My situation is this:
Multiple threads must write concurrently to the same collection (add and addrange). Order of items is not an issue. When all threads have completed (join) and im back on my main thread, then I need to read all the collected data fast in a foreach style, where no actual locking is needed since all threads are done.
In the "old days" I would probably use a readerwriter lock for this on a List, but with the new concurrent collections I wonder if not there is a better alternative. I just can't figure out which as most concurrent collections seem to assume that the reader is also on a concurrent thread.
I don't believe you want to use any of the collections in System.Collections.Concurrent
. These generally have extra overhead to allow for concurrent reading.
Unless you have a lot of contention, you are probably better taking a lock on a simple List<T>
and adding to it. You will have a small amount of overhead as the List resizes, but it will be fairly infrequent.
However, what I would probably do in this case is simply adding to a List<T>
per thread rather than a shared one, and either merge them at the end of processing, or simply iterate over all elements in each of the collections.
You could possibly use a ConcurrentBag
and then call .ToArray()
or GetEnumerator()
on it when ready to read (bypassing a per-read penalty), but you will may find that the speed of insertions is a bit slower than your manual write lock on a simple List
. It really depends on amount of contention. The ConcurrentBag
is pretty good about partitioning but as you noted, is geared to concurrent reads and writes.
As always, benchmark your particular situation! Multithreading performance is highly dependent on many things in actual usage, and things like type of data, number of insertions, and such will change the results dramatically - a handful of reality is worth a gallon of theory.

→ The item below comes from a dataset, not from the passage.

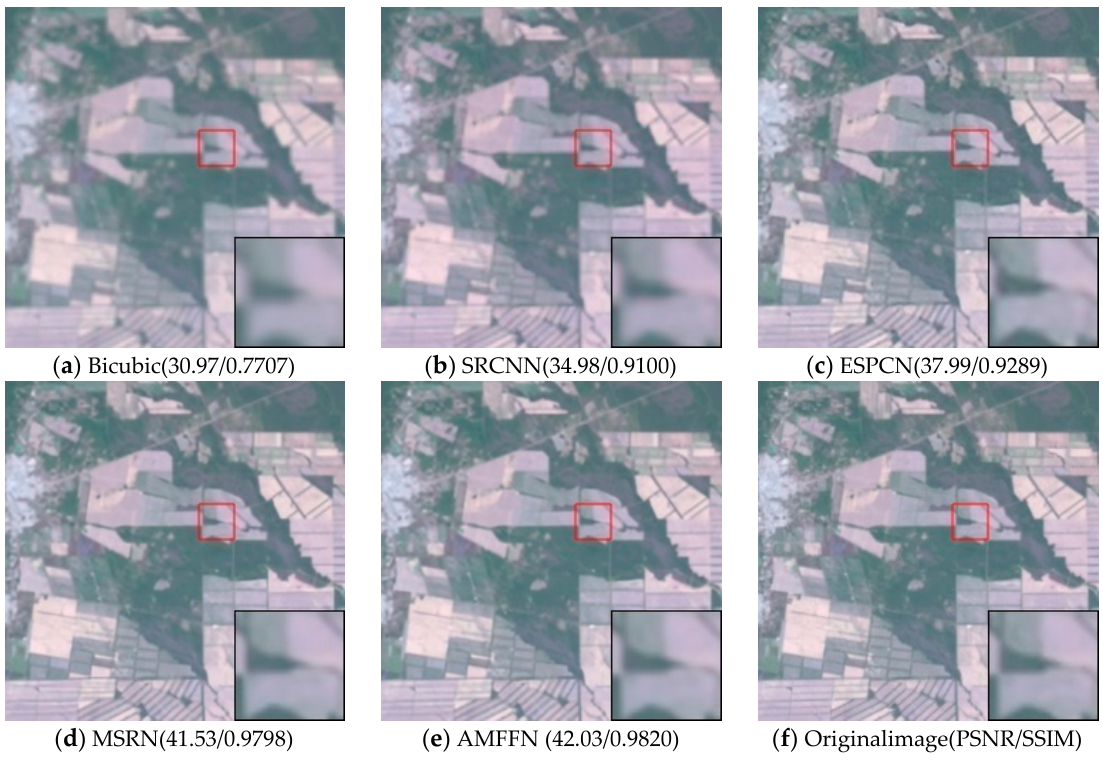
Figure 12. Results of farmland in TG dataset of different methods with scale factor ×2.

Order of items is not an issue. When all threads have completed (join) and im back on my main thread, then I need to read all the collected data
You have not stated a requirement for a thread-safe collection at all. There's no point in sharing a single collection since you never read at the same time you write. Nor does it matter that all writing happens to the same collection since order doesn't matter. Nor should it matter since order would be random anyway.
So just give each thread its own collection to fill, no locking required. And iterate them one by one afterwards, no locking required.